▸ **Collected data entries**
┌──

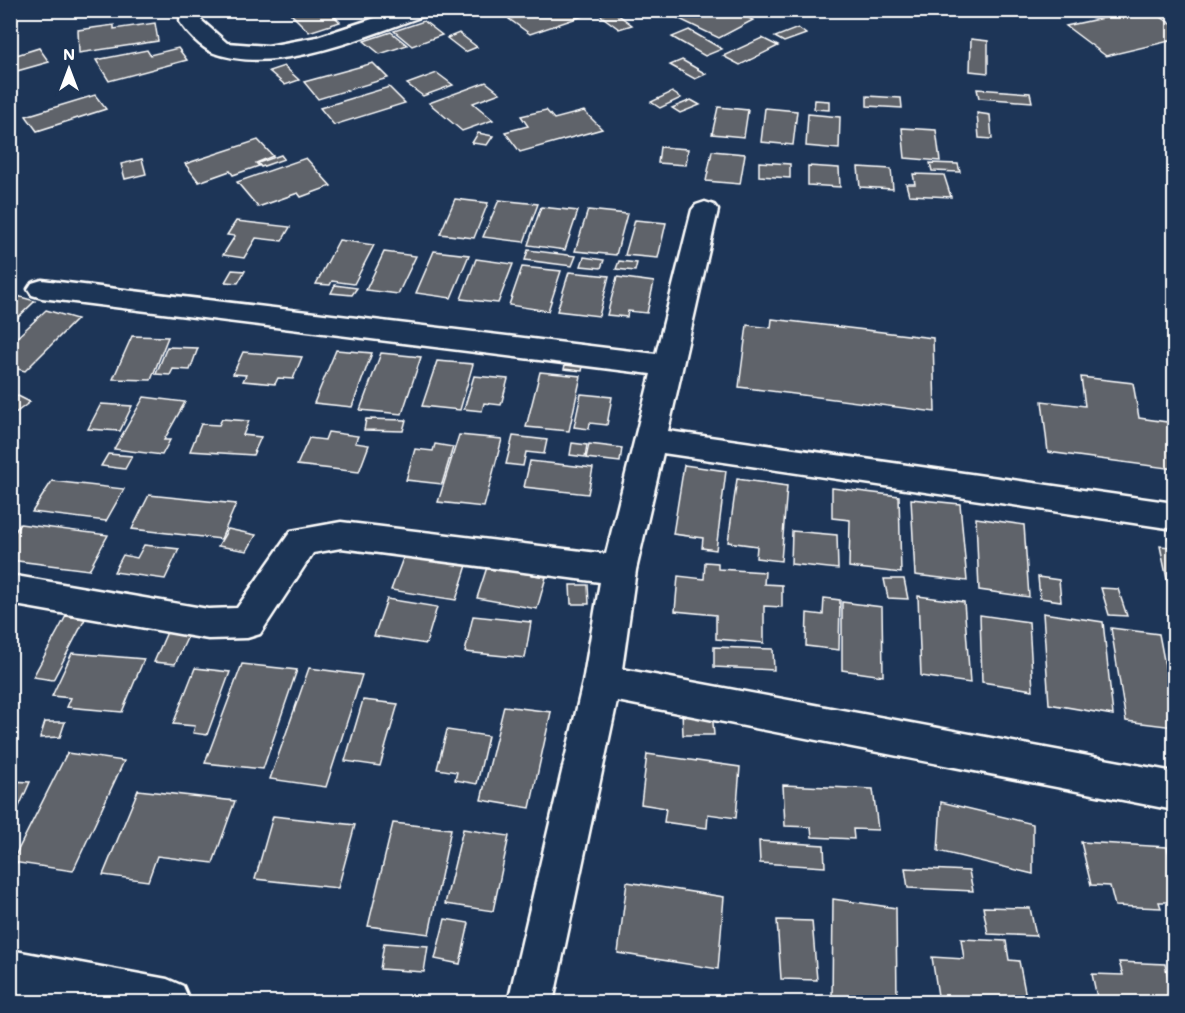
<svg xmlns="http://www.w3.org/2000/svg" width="1185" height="1013" viewBox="0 0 1185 1013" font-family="Mali,sans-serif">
	<rect width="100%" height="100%" fill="#1d3557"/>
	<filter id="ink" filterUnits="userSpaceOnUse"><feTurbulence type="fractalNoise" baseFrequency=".0167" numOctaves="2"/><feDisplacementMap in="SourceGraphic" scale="12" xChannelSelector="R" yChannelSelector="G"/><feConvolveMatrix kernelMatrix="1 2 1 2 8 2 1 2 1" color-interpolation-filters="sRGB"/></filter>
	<g filter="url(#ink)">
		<g fill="#5f636a" stroke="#fff" stroke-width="1.5">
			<path d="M287,10H328L340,22L309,32Z"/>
			<path d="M536,10H584L589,14L530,34L509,19Z"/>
			<path d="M673,10H732L753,20L719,38L667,13Z"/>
			<path d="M613,11L632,25L619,29L600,15Z"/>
			<path d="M1131,12L1138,16L1155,13L1174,26V40L1106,56L1066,26Z"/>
			<path d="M424,21L442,35L412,46L394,31Z"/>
			<path d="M155,23L158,41L79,53L78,30L114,25V29Z"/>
			<path d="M798,28L806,34L784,42L775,37Z"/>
			<path d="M689,30L722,49L705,56L672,37Z"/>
			<path d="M391,32L407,45L380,54L364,41Z"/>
			<path d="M459,33L477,47L465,52L447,38Z"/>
			<path d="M762,38L778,46L740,65L723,56Z"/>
			<path d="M971,39L988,41V73L970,71Z"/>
			<path d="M39,48L49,62L10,73V57Z"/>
			<path d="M178,48L187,60L109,81L96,60L147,50L150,55Z"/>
			<path d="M682,60L706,74L695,79L670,65Z"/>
			<path d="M373,63L388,78L318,99L304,82Z"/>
			<path d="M284,66L299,80L285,85L269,71Z"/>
			<path d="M437,73L453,85L423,96L407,84Z"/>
			<path d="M486,82L500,93L473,103L493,120L462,131L429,103Z"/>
			<path d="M389,87L405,103L334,125L320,108Z"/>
			<path d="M977,89L1030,93L1032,102L979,98Z"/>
			<path d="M672,92L681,98L660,108L651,102Z"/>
			<path d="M95,95L106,109L37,131L26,116Z"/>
			<path d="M867,96L901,98L902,108L867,106Z"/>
			<path d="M691,100L700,105L680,113L672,108Z"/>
			<path d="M815,100L829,101V110L814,109Z"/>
			<path d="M718,107L748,110L744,137L712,134Z"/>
			<path d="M765,108L797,111L793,145L761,142Z"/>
			<path d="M546,110L554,119L584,111L602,129L520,152L505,132L528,126L521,116Z"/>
			<path d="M977,113L990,115L992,139L979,138Z"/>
			<path d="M808,114L840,117L839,149L806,146Z"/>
			<path d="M902,128L936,130L940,161L905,158Z"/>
			<path d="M478,133L493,136L487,145L472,143Z"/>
			<path d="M258,140L273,156L256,163L259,166L233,175L230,171L199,182L185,164Z"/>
			<path d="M660,147L688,149L686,165L658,163Z"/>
			<path d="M712,151L745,154L740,184L706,181Z"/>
			<path d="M281,155L284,159L261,167L258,163Z"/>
			<path d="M306,158L331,186L301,197L298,193L258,207L237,182Z"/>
			<path d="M142,159L146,174L125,179L121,164Z"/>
			<path d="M759,162L790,164V178L759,176Z"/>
			<path d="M930,163L958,164L960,172L932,171Z"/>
			<path d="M808,166L839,168L840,187L808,185Z"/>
			<path d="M858,167L891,169L893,189L860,187Z"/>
			<path d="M913,174L944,175L951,197L909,195L906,184H915Z"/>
			<path d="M455,199L488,203L474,238L440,234Z"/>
			<path d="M499,200L538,204L524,242L483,237Z"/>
			<path d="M541,207L578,211L565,250L528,245Z"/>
			<path d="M588,210L627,214L616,255L575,251Z"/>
			<path d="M635,220L666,223L658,258L625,255Z"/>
			<path d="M236,221L290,227L282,241L256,238L244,258L223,255L235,236L227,235Z"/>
			<path d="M339,240L374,245L354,284L332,281L330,285L316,284Z"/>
			<path d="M528,250L576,256L572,266L525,260Z"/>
			<path d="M434,251L469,255L451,298L416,293Z"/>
			<path d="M384,252L416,256L398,294L366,290Z"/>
			<path d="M584,257L604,260L601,268L581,266Z"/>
			<path d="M476,259L513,264L498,303L461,299Z"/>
			<path d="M619,261L637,263L635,271L616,269Z"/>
			<path d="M522,267L561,271L548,311L509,305Z"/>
			<path d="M232,270L245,271L238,283L225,282Z"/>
			<path d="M569,272L609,276L599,316L557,311Z"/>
			<path d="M617,277L654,282L647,313L628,311L627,317L607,315Z"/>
			<path d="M335,285L357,288L352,295L331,293Z"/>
			<path d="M10,294L35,301L10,325Z"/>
			<path d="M46,310L77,319L25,371L10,367V344Z"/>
			<path d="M772,319L933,338L935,412L739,387L747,325L771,328Z"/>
			<path d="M132,336L168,337L151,380L113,379Z"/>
			<path d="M167,347L198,348L190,370L173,369L170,375L156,374Z"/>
			<path d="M336,350L372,353L352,407L314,403Z"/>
			<path d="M243,352L302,357L293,379L278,378L275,384L243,381L246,375L233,374Z"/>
			<path d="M381,353L421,357L402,414L360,410Z"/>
			<path d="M437,361L473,364L460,410L422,406Z"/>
			<path d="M566,361L584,362L582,371L564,369Z"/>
			<path d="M540,372L581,376L569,431L526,427Z"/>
			<path d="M474,376L508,379L501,405L484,403L482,411L464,409Z"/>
			<path d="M1081,377L1133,383L1139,418L1174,423V469L1048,452L1042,401L1085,406Z"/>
			<path d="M10,392L30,402L10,417Z"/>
			<path d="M581,394L612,397L607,425L590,423L589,429L574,427Z"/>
			<path d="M144,397L185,402L164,440H170L162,455L114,449Z"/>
			<path d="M101,404L132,406L120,431L88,429Z"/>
			<path d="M222,419L249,421L243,435L261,437L253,455L190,451L201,424L219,425Z"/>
			<path d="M366,419L406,420L403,431L364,430Z"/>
			<path d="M328,432L358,436L355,443L369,445L359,472L297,465L309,438L325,440Z"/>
			<path d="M459,435L502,439L484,507L438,502Z"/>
			<path d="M513,436L547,440L544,454L526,452L523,466L506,464Z"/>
			<path d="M572,443L587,445L585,457L570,455Z"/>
			<path d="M435,444L453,447L442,484L406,480L415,449L433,451Z"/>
			<path d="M589,444L622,448L620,462L586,458Z"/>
			<path d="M108,454L132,456L125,469L101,466Z"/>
			<path d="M530,461L593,468L588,494L524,487Z"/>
			<path d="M684,465L726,471L716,550L702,548L703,538L673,534Z"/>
			<path d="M737,479L787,486L781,561L756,558L757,546L728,542Z"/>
			<path d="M52,481L124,489L106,521L32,512Z"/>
			<path d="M832,488L899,496L901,573L849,567L850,520L832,518Z"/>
			<path d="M149,495L236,504L221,539L132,529Z"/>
			<path d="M911,499L960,504L967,581L915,575Z"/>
			<path d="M976,518L1024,525L1029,597L979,590Z"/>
			<path d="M20,524L108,535L89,570L10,560V539Z"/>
			<path d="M228,529L256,535L247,551L218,546Z"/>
			<path d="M792,531L837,535L838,569L791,564Z"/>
			<path d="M1168,538L1174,539V612L1160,546L1171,547Z"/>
			<path d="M144,545L179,549L165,579L114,572L123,555L137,558Z"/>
			<path d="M405,553L468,562L456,600L391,590Z"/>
			<path d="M705,562L718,563V569L765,572L764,584L782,585V607L764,606V643L716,639V615L675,611L678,576L704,579Z"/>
			<path d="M487,567L546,577L537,609L477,598Z"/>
			<path d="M1038,577L1059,580L1061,601L1040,598Z"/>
			<path d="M884,579H904L908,599L888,598Z"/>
			<path d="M570,585H588L589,604H571Z"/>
			<path d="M1101,588L1118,589L1127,616L1109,615Z"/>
			<path d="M918,596L964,602L970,683L921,676Z"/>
			<path d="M824,598L840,600L839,650L806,646L807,613L823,615Z"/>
			<path d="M387,599L437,607L426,644L374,636Z"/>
			<path d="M842,602L882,607L883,676L842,670Z"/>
			<path d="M1043,613L1103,622L1113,715L1049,704Z"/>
			<path d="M980,615L1029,622L1033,690L982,682Z"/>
			<path d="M66,616L85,619L53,680L33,677Z"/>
			<path d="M473,616L531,622L525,658L465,652Z"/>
			<path d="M1111,628L1159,634L1174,713V727L1126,721Z"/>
			<path d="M167,632L189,634L175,664L154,662Z"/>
			<path d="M714,647L773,649L774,670L714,667Z"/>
			<path d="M72,653L144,659L122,712L67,707L71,698L52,696Z"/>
			<path d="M242,664L297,670L263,769L205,763Z"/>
			<path d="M195,668L230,672L207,735L193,733L195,726L173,724Z"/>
			<path d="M309,668L362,675L326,787L270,779Z"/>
			<path d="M363,700L398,704L380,766L345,761Z"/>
			<path d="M504,706L551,712L530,808L481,800Z"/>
			<path d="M682,710H712L714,735H683Z"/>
			<path d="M45,722H65L60,737L40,738Z"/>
			<path d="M447,730L488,736L477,784L455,780L457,772L437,769Z"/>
			<path d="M67,753L124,761L73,871L12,862Z"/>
			<path d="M647,754L740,767L736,818L708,814L707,828L664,822L666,808L641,804Z"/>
			<path d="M10,781L30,782L10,827Z"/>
			<path d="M783,785L873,789L878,830L853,829L854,839L812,837L811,827L785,826Z"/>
			<path d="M138,790L235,801L213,863L157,856L148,881L103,875Z"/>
			<path d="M941,802L1033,824V874L938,851Z"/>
			<path d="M273,816L355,825L338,888L255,879Z"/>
			<path d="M393,823L451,829L429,934L368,926Z"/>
			<path d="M463,829L509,836L493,911L445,904Z"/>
			<path d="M759,841L824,845L825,867L760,863Z"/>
			<path d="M1081,842L1167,847L1174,872V902H1159L1161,908L1115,906L1110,886L1091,885Z"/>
			<path d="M905,868L969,871L973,891L908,888Z"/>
			<path d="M627,882L724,897L718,969L618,953Z"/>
			<path d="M833,899L896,908L897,1002H832Z"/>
			<path d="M983,907L1030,908L1036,936L988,934Z"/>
			<path d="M445,919L469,923L460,964L435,959Z"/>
			<path d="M777,920L812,921L817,980L781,979Z"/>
			<path d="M961,939L1006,941L1009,960L1019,961L1027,1002H939L932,957L964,959Z"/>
			<path d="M384,943L428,946L424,972L380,969Z"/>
			<path d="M1119,962L1165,964L1168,977H1174V1002H1098L1092,974L1123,975Z"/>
		</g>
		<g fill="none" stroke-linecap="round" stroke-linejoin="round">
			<defs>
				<g id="minor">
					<path d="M181,10H201V20L227,43L268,46L317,37L400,10H432L429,14C367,35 279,76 214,53C201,48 187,33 180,22Z"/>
					<path d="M705,202L714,205L718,210L668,431L1174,503V529L663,453L636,570L622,669L1174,772V810L617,701L553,1002H508L583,682L600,582L341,548L313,553L260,634L247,638L208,639L10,604V575L208,609L237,608L291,531L341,522L606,554L651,374L42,298L32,295L28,289L32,283L42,280L656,354L692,210L696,205Z"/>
				</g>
				<path id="tertiary" d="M10,950L167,979L183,986L190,1002H52L10,994Z"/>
			</defs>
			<use href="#minor" stroke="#fff" stroke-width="5"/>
			<use href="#tertiary" stroke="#fff" stroke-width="5"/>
			<use href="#minor" fill="#1d3557" fill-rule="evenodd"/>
			<use href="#tertiary" fill="#1d3557" fill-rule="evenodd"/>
		</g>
	</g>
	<rect width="1185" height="1013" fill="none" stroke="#1d3557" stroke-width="36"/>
	<rect x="18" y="18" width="1149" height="977" fill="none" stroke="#fff" stroke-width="2" filter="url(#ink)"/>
	<g transform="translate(69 69)" stroke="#1d3557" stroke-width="4.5" paint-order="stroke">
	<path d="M0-4.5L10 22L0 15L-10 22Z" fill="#ffffff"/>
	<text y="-9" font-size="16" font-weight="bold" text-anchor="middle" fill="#ffffff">N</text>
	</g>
</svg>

└──

Copy every line where the word "ffffff" is present in the entries above.

▸ **Answer to the exercise**
	<path d="M0-4.5L10 22L0 15L-10 22Z" fill="#ffffff"/>
	<text y="-9" font-size="16" font-weight="bold" text-anchor="middle" fill="#ffffff">N</text>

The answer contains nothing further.